2. Furthermore, at least before receiving any Order, the candidate must have received both the Sacraments of Baptism and Confirmation.
"I think I want to become a priest, and I think I would be able to acquire the necessary intellectual and moral qualities. What should I do for the time being?"
READ. We cannot reasonably desire something which we do not truly know, and the decision to enter the priesthood must, obviously, be made in all possible seriousness. Study first of all the basic teaching of the Church on the Sacrament of Holy Orders. Re-read that part of our Catechism; read the decree of the Council of Trent, and the relevant section of that Council's authoritative Catechism.

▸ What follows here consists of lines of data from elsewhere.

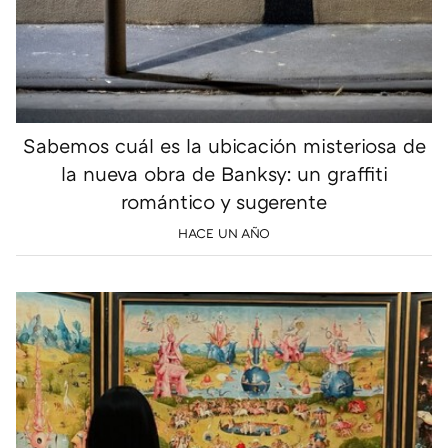
Sabemos cuál es la ubicación misteriosa de
la nueva obra de Banksy: un graffiti
romántico y sugerente
HACE UN AÑO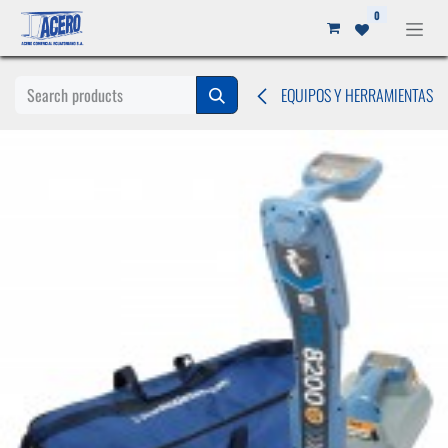
Ir al contenido
0
EQUIPOS Y HERRAMIENTAS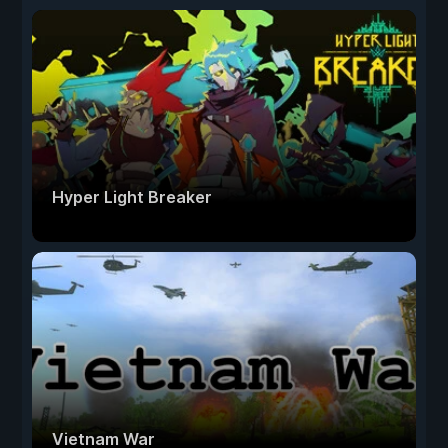
Hyper Light Breaker
Vietnam War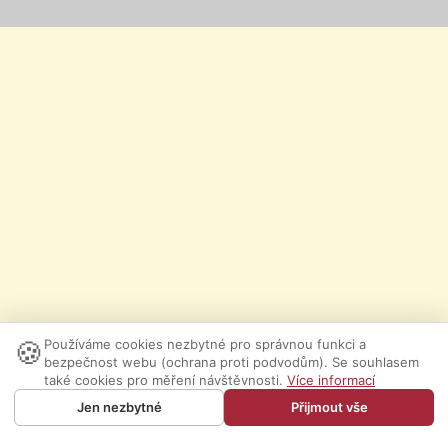
🍪
Používáme cookies nezbytné pro správnou funkci a
bezpečnost webu (ochrana proti podvodům). Se souhlasem
také cookies pro měření návštěvnosti.
Více informací
Jen nezbytné
Přijmout vše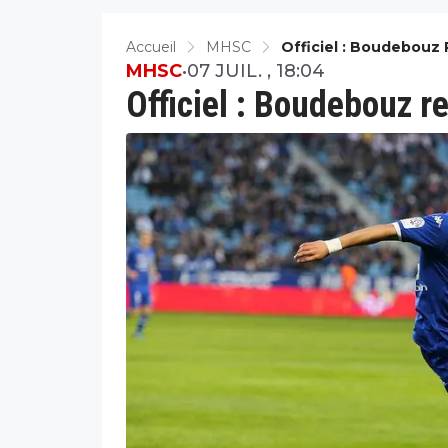
Accueil
MHSC
Officiel : Boudebouz 
MHSC
•
07 JUIL. , 18:04
Officiel : Boudebouz re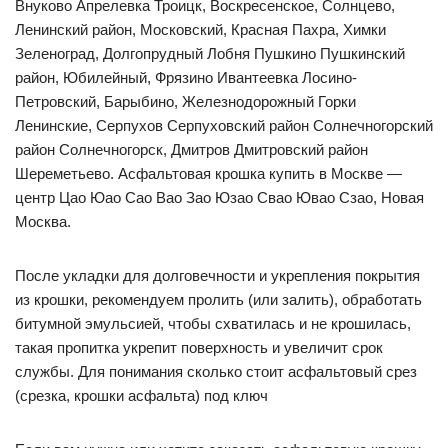
Внуково Апрелевка Троицк, Воскресенское, Солнцево,
Ленинский район, Московский, Красная Пахра, Химки
Зеленоград, Долгопрудный Лобня Пушкино Пушкинский
район, Юбилейный, Фрязино Ивантеевка Лосино-
Петровский, Барыбино, Железнодорожный Горки
Ленинские, Серпухов Серпуховский район Солнечногорский
район Солнечногорск, Дмитров Дмитровский район
Шереметьево. Асфальтовая крошка купить в Москве —
центр Цао Юао Сао Вао Зао Юзао Свао Ювао Сзао, Новая
Москва.
После укладки для долговечности и укрепления покрытия
из крошки, рекомендуем пролить (или залить), обработать
битумной эмульсией, чтобы схватилась и не крошилась,
такая пропитка укрепит поверхность и увеличит срок
службы. Для понимания сколько стоит асфальтовый срез
(срезка, крошки асфальта) под ключ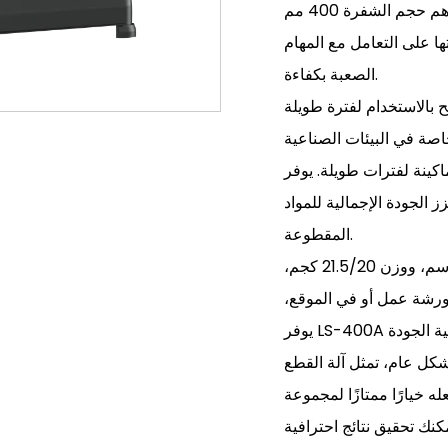
الماكينة من قطع أنواع المعادن المختلفة بسهولة. يساهم حجم الشفرة 400 مم
الدقيقة في قدرتها على التعامل مع المهام
الصعبة بكفاءة.
 بالاستخدام لفترة طويلة
خاصة في البيئات الصناعية
ويلة. يوفر LS-400A أيضًا أسطح قطع ناعمة
الجودة الإجمالية للمواد
المقطوعة.
الأبعاد المدمجة للماكينة، بحجم صندوق 60 × 36 × 42 سم، ووزن 21.5/20 كجم،
ورشة عمل أو في الموقع،
 عام، تمثل آلة القطع LS-400A استثمارًا موثوقًا به لأي شخص يبحث عن أداة
له خيارًا ممتازًا لمجموعة
نك تحقيق نتائج احترافية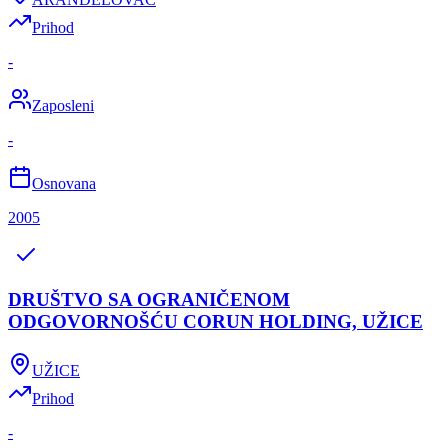
Prihod
-
Zaposleni
-
Osnovana
2005
DRUŠTVO SA OGRANIČENOM
ODGOVORNOŠĆU CORUN HOLDING, UŽICE
UŽICE
Prihod
-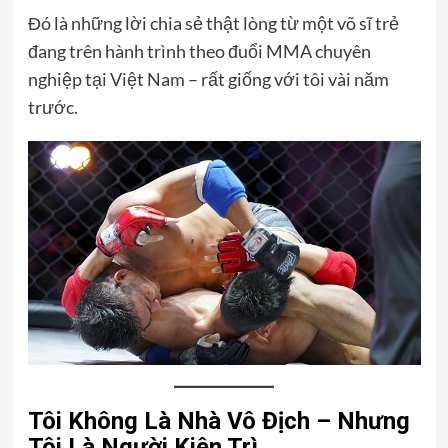
Đó là những lời chia sẻ thật lòng từ một võ sĩ trẻ
đang trên hành trình theo đuổi MMA chuyên
nghiệp tại Việt Nam – rất giống với tôi vài năm
trước.
Tôi Không Là Nhà Vô Địch – Nhưng
Tôi Là Người Kiên Trì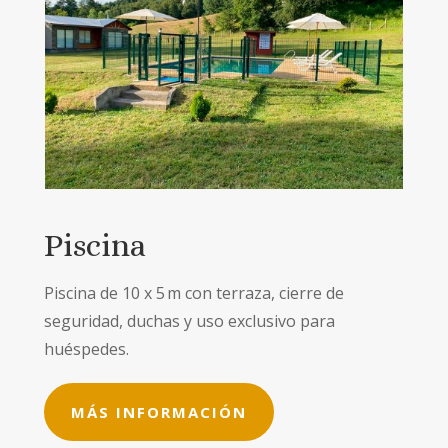
Piscina
Piscina de 10 x 5 m con terraza, cierre de
seguridad, duchas y uso exclusivo para
huéspedes.
MÁS INFORMACIÓN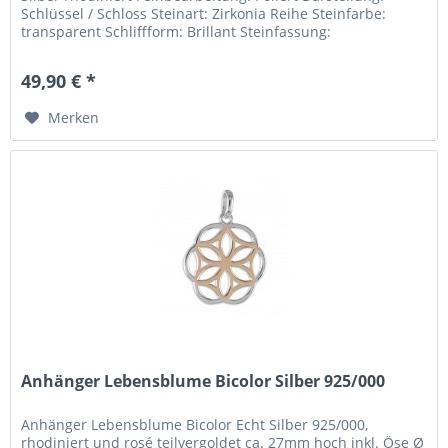
Schlüssel / Schloss Steinart: Zirkonia Reihe Steinfarbe:
transparent Schliffform: Brillant Steinfassung:
Fadenfassung Breite:...
49,90 € *
Merken
Anhänger Lebensblume Bicolor Silber 925/000
Anhänger Lebensblume Bicolor Echt Silber 925/000,
rhodiniert und rosé teilvergoldet ca. 27mm hoch inkl. Öse Ø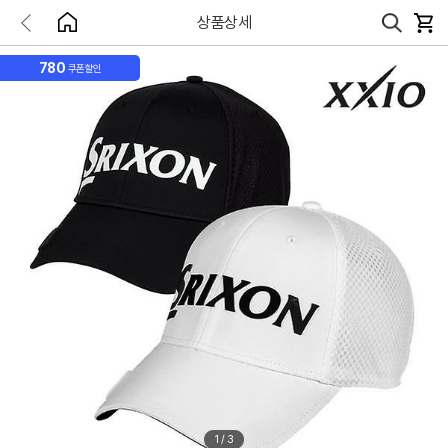
상품상세
780
쿠폰할인
1
/
3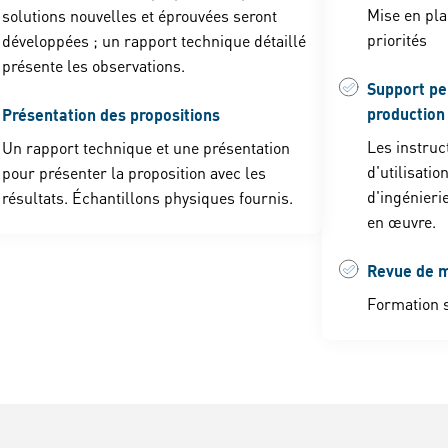
Mise en pla
solutions nouvelles et éprouvées seront
priorités
développées ; un rapport technique détaillé
présente les observations.
Support pe
production
Présentation des propositions
Les instruc
Un rapport technique et une présentation
d'utilisatio
pour présenter la proposition avec les
d'ingénieri
résultats. Échantillons physiques fournis.
en œuvre.
Revue de m
Formation s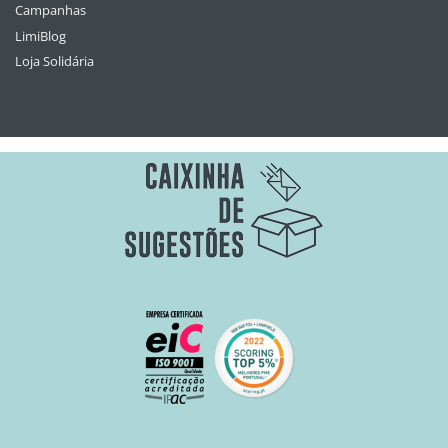
Campanhas
LimiBlog
Loja Solidária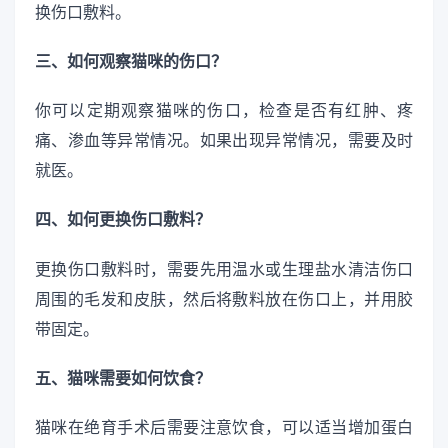
换伤口敷料。
三、如何观察猫咪的伤口？
你可以定期观察猫咪的伤口，检查是否有红肿、疼
痛、渗血等异常情况。如果出现异常情况，需要及时
就医。
四、如何更换伤口敷料？
更换伤口敷料时，需要先用温水或生理盐水清洁伤口
周围的毛发和皮肤，然后将敷料放在伤口上，并用胶
带固定。
五、猫咪需要如何饮食？
猫咪在绝育手术后需要注意饮食，可以适当增加蛋白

Then do some reading on the life of a priest.
You can still purchase, new, several traditional Catholic books on the priesthood, such as those of Dom Columba Marmion (Christ, the Ideal of the Priest), Saint Joseph Cafasso (The Priest, Man of God), and Saint Alphonsus Ligori (Selva, or the Dignity and Duties of the Priest); and you can still obtain the invaluable Papal encyclicals on the priesthood without undue difficulty, separately or in collected form. Other excellent books, such as that of Cardinal Manning (The Eternal Priesthood), may be discovered in Catholic libraries or obtained from certain used book dealers. You may also profit from a reading of the life of a saintly priest such as the Curé of Ars, Saint John Vianney.
PRAY. Needless to say, no one should make the solemn decision to enter the service of God without the guidance of God Himself. Be regular in your daily prayers and in your efforts to conquer the sinful tendencies of our fallen nature; and offer special prayers to implore the guidance of the Holy Ghost and the intercession of the Most Blessed Virgin Mary, Queen of the Clergy, of the holy Curé of Ars, and of all the holy priests who surround the throne of God.
CONSULT. Speak with a faithful Catholic priest about the priesthood. Who could be more familiar with it? He will also be able to help you to determine whether you have the necessary aptitudes for this high calling.